02.04.2021 21:24 di Davide Marchiol Twitter:    Vedi letture
Zanetti: "Perso dominando fino alla fine, quando capita diverse volte dà fastidio, ma la nostra identità c'è stata anche stavolta"

Mister Paolo Zanetti ha inquadrato nel post partita la sconfitta del Venezia con la Reggina, queste le sue parole.

TVS - Giuseppe Malaguti - Partita non semplice, all’inizio, la Reggina veniva a prendervi molto alta nel pressing. Venezia nel primo quarto d’ora ha avuto qualche difficoltà ad uscire palla al piede poi avete preso le misure colpendo anche due legni. Nel secondo tempo, invece, gli avversari sono stati letali e vi hanno colpito nelle due palle gol avute. Un tuo giudizio sulla partita.

"Sinceramente sono deluso dal risultato, non completamente dalla prestazione. A parte il primo quarto d'ora dove abbiamo trovato qualche difficoltà abbiamo fatto una mezz'ora importante, in alcune occasioni non siamo stati concreti e cinici come fatto altre volte. Nella ripresa abbiamo spianato la strada alla Reggina con un episodio, subendo due gol in due palle gol concesse. Credo però sia ormai la terza o quarta partita che perdiamo così, dobbiamo capire come mai non riusciamo a restare dentro queste partite. La Reggina ha fatto una gara molto attenta, si è difesa molto bene, però fa specie commentare uno 0-2 ora. Una volta può capitare, se inizia a capitare 3-4 volte inizia a darmi molto fastidio. Dobbiamo pensare non tanto alla Serie A diretta, ma a qualificarci più in alto possibile ai Play-Off, quando vediamo l'obiettivo iniziamo sempre un po' a scricchiolare, evidentemente non siamo abituati, questa partita dunque può diventare motivo di crescita. Analizzeremo cosa abbiamo sbagliato e pensiamo alla SPAL contro cui giocheremo tra pochissimo".

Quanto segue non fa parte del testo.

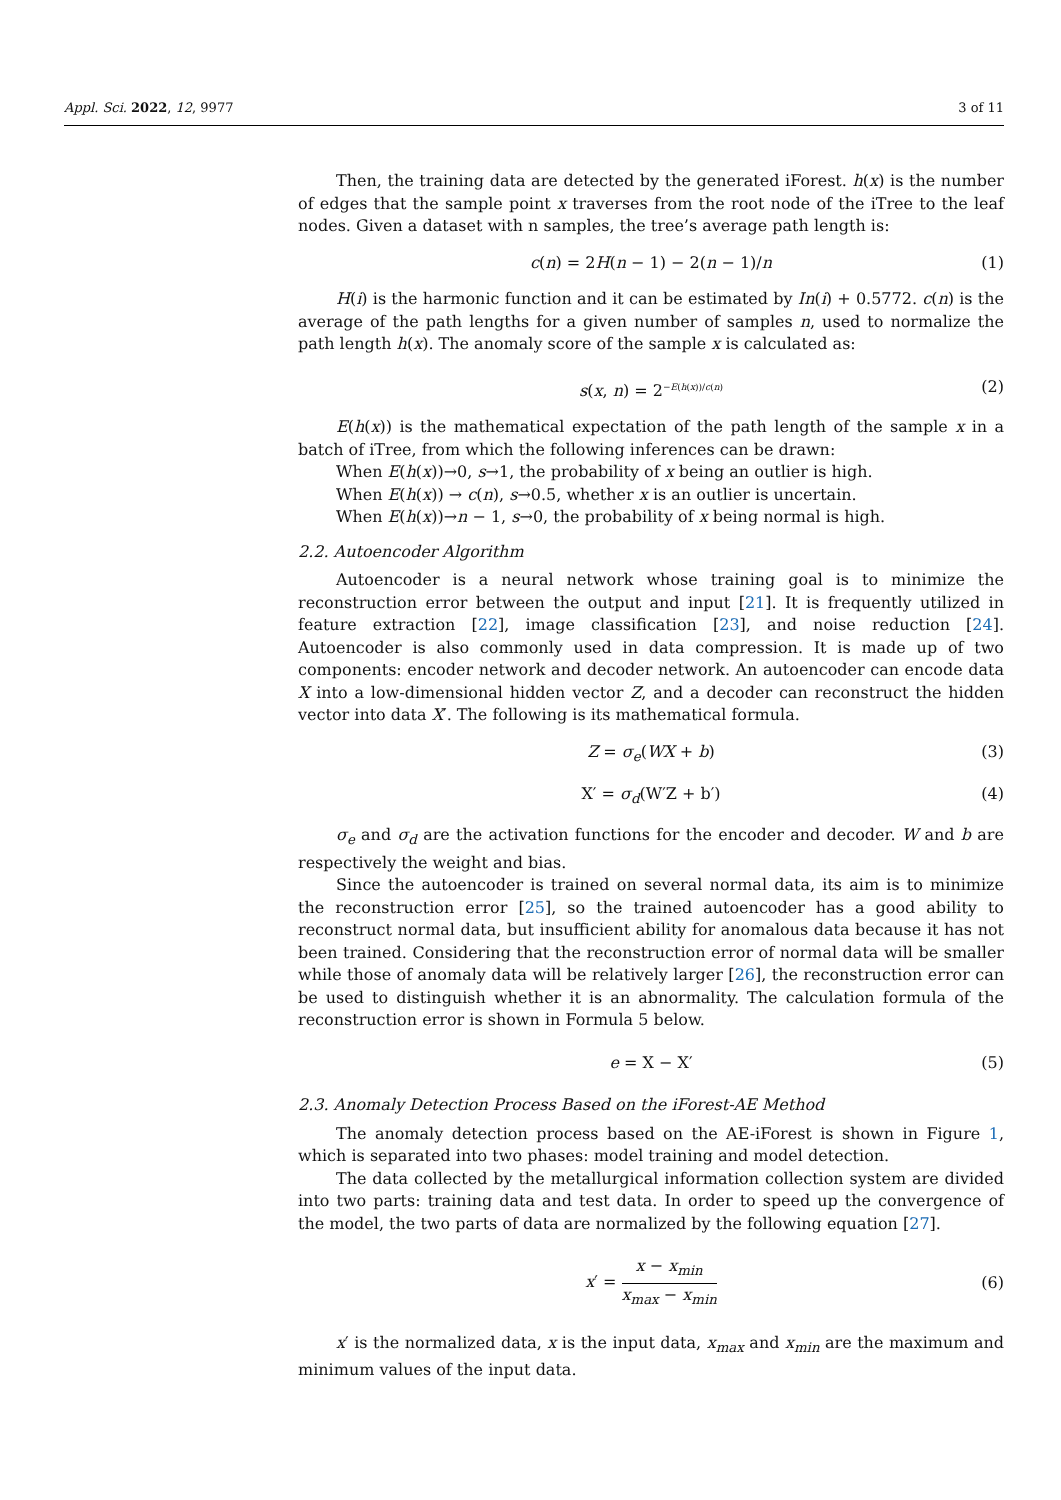Appl. Sci. 2022, 12, 9977 3 of 11
Then, the training data are detected by the generated iForest. h(x) is the number of edges that the sample point x traverses from the root node of the iTree to the leaf nodes. Given a dataset with n samples, the tree’s average path length is:
c(n) = 2H(n − 1) − 2(n − 1)/n (1)
H(i) is the harmonic function and it can be estimated by In(i) + 0.5772. c(n) is the average of the path lengths for a given number of samples n, used to normalize the path length h(x). The anomaly score of the sample x is calculated as:
s(x, n) = 2<sup>−E(h(x))/c(n)</sup> (2)
E(h(x)) is the mathematical expectation of the path length of the sample x in a batch of iTree, from which the following inferences can be drawn:
When E(h(x))→0, s→1, the probability of x being an outlier is high.
When E(h(x)) → c(n), s→0.5, whether x is an outlier is uncertain.
When E(h(x))→n − 1, s→0, the probability of x being normal is high.
2.2. Autoencoder Algorithm
Autoencoder is a neural network whose training goal is to minimize the reconstruction error between the output and input [21]. It is frequently utilized in feature extraction [22], image classification [23], and noise reduction [24]. Autoencoder is also commonly used in data compression. It is made up of two components: encoder network and decoder network. An autoencoder can encode data X into a low-dimensional hidden vector Z, and a decoder can reconstruct the hidden vector into data X′. The following is its mathematical formula.
Z = σ<sub>e</sub>(WX + b) (3)
X′ = σ<sub>d</sub>(W′Z + b′) (4)
σ<sub>e</sub> and σ<sub>d</sub> are the activation functions for the encoder and decoder. W and b are respectively the weight and bias.
Since the autoencoder is trained on several normal data, its aim is to minimize the reconstruction error [25], so the trained autoencoder has a good ability to reconstruct normal data, but insufficient ability for anomalous data because it has not been trained. Considering that the reconstruction error of normal data will be smaller while those of anomaly data will be relatively larger [26], the reconstruction error can be used to distinguish whether it is an abnormality. The calculation formula of the reconstruction error is shown in Formula 5 below.
e = X − X′ (5)
2.3. Anomaly Detection Process Based on the iForest-AE Method
The anomaly detection process based on the AE-iForest is shown in Figure 1, which is separated into two phases: model training and model detection.
The data collected by the metallurgical information collection system are divided into two parts: training data and test data. In order to speed up the convergence of the model, the two parts of data are normalized by the following equation [27].
x′ = x − x<sub>min</sub> x<sub>max</sub> − x<sub>min</sub> (6)
x′ is the normalized data, x is the input data, x<sub>max</sub> and x<sub>min</sub> are the maximum and minimum values of the input data.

TVS - Giuseppe Malaguti - Una domanda sull’aspetto tattico. Nei primi 25 minuti, in fase di non possesso, la squadra (a differenza di altre volte) ruotava da destra a sinistra nel senso che era Maleh a fare l’esterno alto di sinistra e Denis Johnsen si allargava a destra nel coprire e nell’attaccare. Il motivo tattico della di questa scelta?

"Non è realmente così, Johnsen doveva stare un po' più vicino ad Esposito, mentre invece tendeva ad andarsi a prendere la linea, ma lo volevo più dentro al campo in realtà un po' come successo a Monza. Alla fine quindi l'ho rimesso a sinistra e ha giocato comunque molto bene, ha creato occasioni saltando spesso l'uomo. In non possesso abbiamo difeso con le mezzali che uscivano sui loro terzini, con Johnsen che trovandosi un po' più aperto doveva uscire".

Adesso si torna a giocare subito, contro una SPAL che ha cambiato tecnico da poco, che gara ti aspetti?

Una partita difficilissima contro una squadra con valori straordinari, hanno cambiato tecnico da poco e quindi saranno anche motivati. Noi dovremo ripartire dalle difficoltà come sempre fatto, rimettendo in campo la nostra identità, abbiamo perso una delle finali e ora ne abbiamo altre 7, dobbiamo andare a Ferrara per fare una grande partita e servirà lottare fino all'ultimo per andare ai Play-Off, questa è la nostra realtà e noi siamo pronti a farlo. La SPAL gioca con un sistema di gioco diverso rispetto a prima, ma le caratteristiche sono evidenti, ha individualità incredibili, recupera giocatori importanti, quindi servirà una partita di sacrificio, dovremo andarli a colpire negli spazi con le nostre qualità. La nostra identità non l'abbiamo persa nemmeno oggi che abbiamo perso, siamo stati un po' meno concreti del solito, ma la nostra mentalità è rimasta e dobbiamo riproporla anche lunedì contro la SPAL".